Factor	Ideal Classroom Treatment	Real Concentrated Solution Behavior
Concentration basis	Use molarity estimated from density	Activities can differ from concentrations
Electrolyte strength	Assume ideal weak-base equilibrium	High ionic strength can alter effective equilibrium behavior
Water activity	Treated as effectively constant	Reduced water activity may affect measured pH
Temperature dependence	Usually assume 25°C and pKw = 14.00	Kw and Ka both change with temperature
Instrumentation	Calculation only	Glass electrode readings in high ionic strength media may require care

When the simple pH estimate is reliable

The simple estimate is reliable when you need a general chemistry answer, a lab-prep approximation, or a quick check on whether a sodium acetate solution is acidic, neutral, or basic. For instructional chemistry, the method is fully appropriate:

• Use K_b = K_w/K_a
• Convert molality to molarity if you know density
• Solve for hydroxide concentration
• Convert to pOH and then pH

That approach explains both the direction and the scale of the pH change. It also reinforces a core concept: salts of weak acids and strong bases produce basic aqueous solutions.

When you should be cautious

A 15m solution is very concentrated. In such systems, ideal solution assumptions weaken. Chemists working in physical chemistry, electrochemistry, or industrial process design often need activity coefficients rather than raw concentrations. Even if the equilibrium expression is algebraically correct, the input values may not fully represent the real chemical environment of the ions.

You should be particularly cautious if:

• You need experimental agreement to within a few hundredths of a pH unit
• The solution density is not known accurately
• The temperature is not 25°C
• The system contains other salts or buffers
• You are interpreting electrode-based pH measurements in highly concentrated media

Authority sources for acid-base constants and solution chemistry

For rigorous reference material, consult these authoritative resources:

• NIST Chemistry WebBook (.gov)
• UC Davis Chemistry LibreTexts on water autoionization (.edu)
• U.S. EPA guidance related to alkalinity and acid-base behavior (.gov)

Practical summary

To calculate the pH of a 15m solution of sodium acetate, first recognize that sodium acetate provides acetate ions, which hydrolyze water to produce hydroxide. Then compute the acetate K_b from the K_a of acetic acid. Because the given concentration is molality, convert it to molarity using density if you want a better concentration estimate. Finally, solve the weak-base equilibrium for hydroxide concentration and convert to pOH and pH.

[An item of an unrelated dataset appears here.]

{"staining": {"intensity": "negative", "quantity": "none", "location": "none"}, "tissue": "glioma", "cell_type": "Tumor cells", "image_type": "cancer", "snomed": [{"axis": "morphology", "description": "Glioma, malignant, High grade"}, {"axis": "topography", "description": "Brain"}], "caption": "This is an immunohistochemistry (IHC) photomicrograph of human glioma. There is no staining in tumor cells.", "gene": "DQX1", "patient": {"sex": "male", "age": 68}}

Using common 25°C constants and a representative density of 1.20 g/mL, a 15m sodium acetate solution corresponds to an estimated molarity near 8.07 M and an idealized pH near 9.83. That value is a sound educational and calculator-based answer, while also reminding advanced readers that real concentrated solutions may require activity corrections for higher precision.